**INSTRUCTIONS FOR THE TASK:** Please give back, word for word, each line from the start of the entries through the one in which "right hip: (6, 428)" is found.

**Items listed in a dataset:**

- Opening Delimiter -

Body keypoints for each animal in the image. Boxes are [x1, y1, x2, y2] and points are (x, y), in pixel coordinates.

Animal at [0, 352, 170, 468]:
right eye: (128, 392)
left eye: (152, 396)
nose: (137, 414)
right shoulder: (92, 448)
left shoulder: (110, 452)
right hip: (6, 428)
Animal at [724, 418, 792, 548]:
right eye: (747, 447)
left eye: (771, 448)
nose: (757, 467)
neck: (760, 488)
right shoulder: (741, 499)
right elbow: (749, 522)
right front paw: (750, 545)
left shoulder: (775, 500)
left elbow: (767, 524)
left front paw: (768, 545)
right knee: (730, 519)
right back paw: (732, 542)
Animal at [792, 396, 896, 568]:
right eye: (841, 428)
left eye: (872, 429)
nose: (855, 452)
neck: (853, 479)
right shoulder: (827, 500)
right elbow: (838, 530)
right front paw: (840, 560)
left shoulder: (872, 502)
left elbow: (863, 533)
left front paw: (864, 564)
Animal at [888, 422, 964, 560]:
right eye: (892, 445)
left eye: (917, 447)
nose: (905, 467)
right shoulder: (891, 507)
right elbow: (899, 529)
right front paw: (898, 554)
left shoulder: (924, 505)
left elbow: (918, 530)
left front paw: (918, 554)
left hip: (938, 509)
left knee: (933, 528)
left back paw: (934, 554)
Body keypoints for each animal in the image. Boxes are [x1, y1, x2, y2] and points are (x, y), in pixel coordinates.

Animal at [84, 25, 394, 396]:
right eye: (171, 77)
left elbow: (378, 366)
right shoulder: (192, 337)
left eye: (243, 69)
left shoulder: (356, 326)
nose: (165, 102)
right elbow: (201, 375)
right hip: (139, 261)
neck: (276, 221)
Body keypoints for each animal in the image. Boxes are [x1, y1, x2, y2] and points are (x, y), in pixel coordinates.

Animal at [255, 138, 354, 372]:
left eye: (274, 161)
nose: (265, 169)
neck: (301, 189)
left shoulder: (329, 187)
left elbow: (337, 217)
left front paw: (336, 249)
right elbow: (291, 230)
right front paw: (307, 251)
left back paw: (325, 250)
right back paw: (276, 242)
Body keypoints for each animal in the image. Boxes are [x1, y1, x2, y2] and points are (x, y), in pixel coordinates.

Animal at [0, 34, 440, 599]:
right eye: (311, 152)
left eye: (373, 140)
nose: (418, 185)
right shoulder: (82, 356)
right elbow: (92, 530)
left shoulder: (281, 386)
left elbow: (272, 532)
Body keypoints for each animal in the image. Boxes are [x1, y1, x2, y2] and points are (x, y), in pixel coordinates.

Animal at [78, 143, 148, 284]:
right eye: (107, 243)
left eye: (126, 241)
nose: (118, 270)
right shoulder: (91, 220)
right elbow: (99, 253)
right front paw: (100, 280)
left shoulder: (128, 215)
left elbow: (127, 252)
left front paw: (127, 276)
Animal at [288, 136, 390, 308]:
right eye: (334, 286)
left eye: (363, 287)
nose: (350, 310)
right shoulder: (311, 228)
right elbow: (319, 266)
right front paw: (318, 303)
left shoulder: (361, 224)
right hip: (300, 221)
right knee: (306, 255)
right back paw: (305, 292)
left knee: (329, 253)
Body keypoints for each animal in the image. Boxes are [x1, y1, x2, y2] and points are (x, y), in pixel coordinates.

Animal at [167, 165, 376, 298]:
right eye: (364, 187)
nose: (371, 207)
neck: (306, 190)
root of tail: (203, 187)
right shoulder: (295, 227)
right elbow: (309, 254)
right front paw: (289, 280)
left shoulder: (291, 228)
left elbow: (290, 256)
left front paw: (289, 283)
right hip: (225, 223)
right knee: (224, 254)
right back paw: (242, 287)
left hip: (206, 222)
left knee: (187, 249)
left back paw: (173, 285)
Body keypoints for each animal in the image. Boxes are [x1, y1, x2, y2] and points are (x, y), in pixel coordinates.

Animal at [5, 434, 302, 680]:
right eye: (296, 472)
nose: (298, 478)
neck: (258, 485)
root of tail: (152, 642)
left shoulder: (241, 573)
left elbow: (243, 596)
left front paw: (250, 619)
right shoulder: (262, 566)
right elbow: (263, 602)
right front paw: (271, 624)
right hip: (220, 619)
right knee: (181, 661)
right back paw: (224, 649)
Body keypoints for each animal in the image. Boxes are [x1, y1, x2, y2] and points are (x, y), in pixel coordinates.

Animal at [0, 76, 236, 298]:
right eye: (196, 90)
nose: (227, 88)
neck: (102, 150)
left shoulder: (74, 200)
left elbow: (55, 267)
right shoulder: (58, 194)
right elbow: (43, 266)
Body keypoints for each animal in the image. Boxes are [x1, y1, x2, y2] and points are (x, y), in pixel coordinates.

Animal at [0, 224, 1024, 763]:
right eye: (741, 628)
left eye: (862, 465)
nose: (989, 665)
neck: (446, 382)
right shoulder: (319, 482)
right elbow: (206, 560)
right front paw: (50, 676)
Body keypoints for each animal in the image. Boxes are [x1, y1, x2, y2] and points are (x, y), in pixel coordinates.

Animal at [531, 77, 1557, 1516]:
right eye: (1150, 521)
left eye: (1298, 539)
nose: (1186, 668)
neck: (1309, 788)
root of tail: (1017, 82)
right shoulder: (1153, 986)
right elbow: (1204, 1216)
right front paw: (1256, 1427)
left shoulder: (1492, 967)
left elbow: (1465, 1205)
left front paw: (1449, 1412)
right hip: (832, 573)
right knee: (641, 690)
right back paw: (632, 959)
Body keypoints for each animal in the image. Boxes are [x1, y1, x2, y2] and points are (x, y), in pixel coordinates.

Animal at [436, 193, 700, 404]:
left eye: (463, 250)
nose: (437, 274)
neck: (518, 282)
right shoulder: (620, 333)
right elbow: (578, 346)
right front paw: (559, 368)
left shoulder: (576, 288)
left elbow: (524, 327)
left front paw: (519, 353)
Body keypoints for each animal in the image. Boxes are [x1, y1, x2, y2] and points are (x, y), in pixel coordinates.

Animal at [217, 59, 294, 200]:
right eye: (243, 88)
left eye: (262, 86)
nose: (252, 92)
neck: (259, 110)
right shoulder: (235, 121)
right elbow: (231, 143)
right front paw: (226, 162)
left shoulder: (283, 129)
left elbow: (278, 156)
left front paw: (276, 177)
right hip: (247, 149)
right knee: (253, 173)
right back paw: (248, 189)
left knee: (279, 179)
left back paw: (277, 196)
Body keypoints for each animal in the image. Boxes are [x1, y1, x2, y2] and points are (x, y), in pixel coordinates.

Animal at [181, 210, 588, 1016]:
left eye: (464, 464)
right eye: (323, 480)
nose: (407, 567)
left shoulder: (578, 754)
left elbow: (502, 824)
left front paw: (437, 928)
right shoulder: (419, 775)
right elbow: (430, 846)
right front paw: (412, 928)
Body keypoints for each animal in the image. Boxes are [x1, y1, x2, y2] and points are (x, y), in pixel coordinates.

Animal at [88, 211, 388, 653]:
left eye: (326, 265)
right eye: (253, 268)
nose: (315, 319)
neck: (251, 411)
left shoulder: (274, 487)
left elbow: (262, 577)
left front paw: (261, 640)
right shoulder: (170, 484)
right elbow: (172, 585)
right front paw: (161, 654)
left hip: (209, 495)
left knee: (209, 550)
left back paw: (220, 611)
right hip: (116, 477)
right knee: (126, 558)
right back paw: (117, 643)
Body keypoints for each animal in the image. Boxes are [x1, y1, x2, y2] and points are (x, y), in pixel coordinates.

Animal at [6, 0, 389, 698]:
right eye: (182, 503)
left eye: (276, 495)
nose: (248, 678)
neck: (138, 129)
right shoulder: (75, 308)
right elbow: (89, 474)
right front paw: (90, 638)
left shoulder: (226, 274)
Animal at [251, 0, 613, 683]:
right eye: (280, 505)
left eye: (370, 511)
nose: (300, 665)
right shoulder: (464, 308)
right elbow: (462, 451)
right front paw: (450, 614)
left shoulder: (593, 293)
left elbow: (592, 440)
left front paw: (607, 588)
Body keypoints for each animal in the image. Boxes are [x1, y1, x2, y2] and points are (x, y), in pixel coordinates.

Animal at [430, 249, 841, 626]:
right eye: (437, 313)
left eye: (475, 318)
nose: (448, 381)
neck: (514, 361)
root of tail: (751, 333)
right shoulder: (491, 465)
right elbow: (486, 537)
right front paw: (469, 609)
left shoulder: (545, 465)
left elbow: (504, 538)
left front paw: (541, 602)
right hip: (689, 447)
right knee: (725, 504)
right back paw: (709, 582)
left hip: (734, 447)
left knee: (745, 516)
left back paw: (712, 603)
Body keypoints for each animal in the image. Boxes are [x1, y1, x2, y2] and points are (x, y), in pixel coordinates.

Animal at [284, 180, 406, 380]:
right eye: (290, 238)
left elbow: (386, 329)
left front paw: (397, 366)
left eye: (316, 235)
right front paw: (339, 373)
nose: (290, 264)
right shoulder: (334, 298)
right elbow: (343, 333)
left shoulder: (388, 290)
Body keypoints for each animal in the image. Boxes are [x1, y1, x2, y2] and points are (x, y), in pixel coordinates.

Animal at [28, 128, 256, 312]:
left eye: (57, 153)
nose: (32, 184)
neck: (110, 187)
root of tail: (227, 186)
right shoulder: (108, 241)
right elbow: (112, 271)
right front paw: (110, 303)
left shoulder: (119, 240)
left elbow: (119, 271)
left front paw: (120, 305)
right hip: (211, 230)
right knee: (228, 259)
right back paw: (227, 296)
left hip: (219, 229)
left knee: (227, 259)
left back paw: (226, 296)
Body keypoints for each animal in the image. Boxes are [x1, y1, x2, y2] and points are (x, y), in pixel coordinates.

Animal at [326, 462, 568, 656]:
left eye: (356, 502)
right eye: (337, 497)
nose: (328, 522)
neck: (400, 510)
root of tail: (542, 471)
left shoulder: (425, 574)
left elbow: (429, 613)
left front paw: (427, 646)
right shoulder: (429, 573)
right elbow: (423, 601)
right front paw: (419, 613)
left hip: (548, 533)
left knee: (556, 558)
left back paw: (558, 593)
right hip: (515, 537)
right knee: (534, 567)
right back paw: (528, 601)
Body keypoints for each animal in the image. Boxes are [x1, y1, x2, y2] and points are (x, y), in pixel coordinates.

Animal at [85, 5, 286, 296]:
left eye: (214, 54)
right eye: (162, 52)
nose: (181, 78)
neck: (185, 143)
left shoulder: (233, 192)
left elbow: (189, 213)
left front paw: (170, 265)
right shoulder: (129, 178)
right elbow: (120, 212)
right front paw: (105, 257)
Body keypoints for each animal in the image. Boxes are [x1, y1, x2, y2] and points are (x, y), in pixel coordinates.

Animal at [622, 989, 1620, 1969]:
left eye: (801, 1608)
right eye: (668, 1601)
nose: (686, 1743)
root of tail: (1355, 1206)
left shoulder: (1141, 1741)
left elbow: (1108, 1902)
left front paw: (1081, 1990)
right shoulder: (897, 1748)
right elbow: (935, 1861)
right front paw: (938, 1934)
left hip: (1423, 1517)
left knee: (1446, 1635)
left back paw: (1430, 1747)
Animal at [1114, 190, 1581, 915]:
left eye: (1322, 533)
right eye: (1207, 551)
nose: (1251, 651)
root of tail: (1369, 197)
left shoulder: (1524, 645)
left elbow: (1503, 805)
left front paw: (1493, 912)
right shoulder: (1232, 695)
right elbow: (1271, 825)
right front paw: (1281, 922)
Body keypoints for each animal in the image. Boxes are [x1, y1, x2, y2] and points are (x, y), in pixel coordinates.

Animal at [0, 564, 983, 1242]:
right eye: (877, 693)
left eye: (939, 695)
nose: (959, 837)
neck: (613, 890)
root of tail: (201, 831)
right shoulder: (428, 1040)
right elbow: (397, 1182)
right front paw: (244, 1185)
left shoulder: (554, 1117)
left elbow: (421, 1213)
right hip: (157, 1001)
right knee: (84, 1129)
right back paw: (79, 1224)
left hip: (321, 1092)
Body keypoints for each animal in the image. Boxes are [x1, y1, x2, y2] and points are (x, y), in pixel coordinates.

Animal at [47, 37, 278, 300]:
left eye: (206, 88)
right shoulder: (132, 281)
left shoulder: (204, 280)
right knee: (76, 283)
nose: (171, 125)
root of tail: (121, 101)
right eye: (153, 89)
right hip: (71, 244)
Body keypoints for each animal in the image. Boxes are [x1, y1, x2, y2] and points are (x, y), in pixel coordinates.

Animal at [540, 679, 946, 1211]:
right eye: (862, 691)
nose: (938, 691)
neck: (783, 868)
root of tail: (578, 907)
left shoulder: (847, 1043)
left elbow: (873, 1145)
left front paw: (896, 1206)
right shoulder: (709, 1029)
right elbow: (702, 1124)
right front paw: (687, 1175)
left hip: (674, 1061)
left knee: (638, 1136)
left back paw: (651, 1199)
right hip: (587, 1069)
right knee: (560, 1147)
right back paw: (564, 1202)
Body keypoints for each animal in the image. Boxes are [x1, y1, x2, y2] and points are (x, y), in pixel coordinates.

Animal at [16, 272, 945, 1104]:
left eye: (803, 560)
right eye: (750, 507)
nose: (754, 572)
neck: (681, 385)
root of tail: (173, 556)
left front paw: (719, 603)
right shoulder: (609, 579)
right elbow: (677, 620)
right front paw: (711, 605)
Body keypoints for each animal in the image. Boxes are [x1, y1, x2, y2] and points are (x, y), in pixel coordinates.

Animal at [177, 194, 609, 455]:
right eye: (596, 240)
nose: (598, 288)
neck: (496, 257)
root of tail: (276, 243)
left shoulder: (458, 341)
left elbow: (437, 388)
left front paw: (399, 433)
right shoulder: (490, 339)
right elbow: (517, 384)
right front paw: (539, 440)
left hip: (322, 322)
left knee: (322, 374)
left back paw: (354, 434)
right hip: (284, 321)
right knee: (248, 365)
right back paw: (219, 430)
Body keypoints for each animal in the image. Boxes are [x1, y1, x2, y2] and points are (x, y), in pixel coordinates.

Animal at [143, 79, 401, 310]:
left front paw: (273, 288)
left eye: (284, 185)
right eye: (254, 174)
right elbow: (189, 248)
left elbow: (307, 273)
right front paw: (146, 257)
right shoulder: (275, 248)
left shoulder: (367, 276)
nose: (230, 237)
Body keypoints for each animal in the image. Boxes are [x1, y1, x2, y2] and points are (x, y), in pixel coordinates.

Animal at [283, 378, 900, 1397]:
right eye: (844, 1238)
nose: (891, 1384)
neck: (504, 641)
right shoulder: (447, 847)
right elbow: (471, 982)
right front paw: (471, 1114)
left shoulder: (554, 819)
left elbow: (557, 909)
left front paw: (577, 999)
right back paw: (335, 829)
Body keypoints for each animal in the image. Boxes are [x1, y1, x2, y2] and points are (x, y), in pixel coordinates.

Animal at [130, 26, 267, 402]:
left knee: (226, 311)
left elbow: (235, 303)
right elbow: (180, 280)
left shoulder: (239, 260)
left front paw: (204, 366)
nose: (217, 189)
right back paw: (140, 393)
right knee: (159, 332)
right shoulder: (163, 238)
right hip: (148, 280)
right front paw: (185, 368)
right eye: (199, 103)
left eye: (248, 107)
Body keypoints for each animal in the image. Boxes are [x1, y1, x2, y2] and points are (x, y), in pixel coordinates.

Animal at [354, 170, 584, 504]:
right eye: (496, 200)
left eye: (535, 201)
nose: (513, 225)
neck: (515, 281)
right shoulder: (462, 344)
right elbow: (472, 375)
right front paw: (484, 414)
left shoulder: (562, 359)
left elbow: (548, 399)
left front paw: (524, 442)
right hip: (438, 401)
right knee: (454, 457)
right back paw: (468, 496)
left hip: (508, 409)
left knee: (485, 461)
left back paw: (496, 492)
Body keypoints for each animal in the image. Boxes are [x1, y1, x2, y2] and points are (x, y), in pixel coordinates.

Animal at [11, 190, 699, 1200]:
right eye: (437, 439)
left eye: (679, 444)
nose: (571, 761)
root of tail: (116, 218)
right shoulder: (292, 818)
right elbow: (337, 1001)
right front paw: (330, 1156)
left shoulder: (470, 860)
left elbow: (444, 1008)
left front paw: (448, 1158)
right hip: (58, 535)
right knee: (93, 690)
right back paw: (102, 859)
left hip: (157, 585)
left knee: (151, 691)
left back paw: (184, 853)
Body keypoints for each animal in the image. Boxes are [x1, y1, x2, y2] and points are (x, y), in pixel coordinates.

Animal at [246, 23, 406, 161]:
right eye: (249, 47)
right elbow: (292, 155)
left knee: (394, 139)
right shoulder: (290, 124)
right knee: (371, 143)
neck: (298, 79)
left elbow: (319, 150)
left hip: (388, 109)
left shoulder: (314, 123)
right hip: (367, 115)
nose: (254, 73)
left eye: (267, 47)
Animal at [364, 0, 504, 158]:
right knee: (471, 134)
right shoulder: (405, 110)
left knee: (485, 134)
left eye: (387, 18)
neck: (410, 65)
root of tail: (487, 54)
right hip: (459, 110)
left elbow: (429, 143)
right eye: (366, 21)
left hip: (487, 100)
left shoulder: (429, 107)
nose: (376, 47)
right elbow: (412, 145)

- Closing Delimiter -

**ANSWER TO THE EXERCISE:**
Body keypoints for each animal in the image. Boxes are [x1, y1, x2, y2] and points are (x, y), in pixel coordinates.

Animal at [0, 352, 170, 468]:
right eye: (128, 392)
left eye: (152, 396)
nose: (137, 414)
right shoulder: (92, 448)
left shoulder: (110, 452)
right hip: (6, 428)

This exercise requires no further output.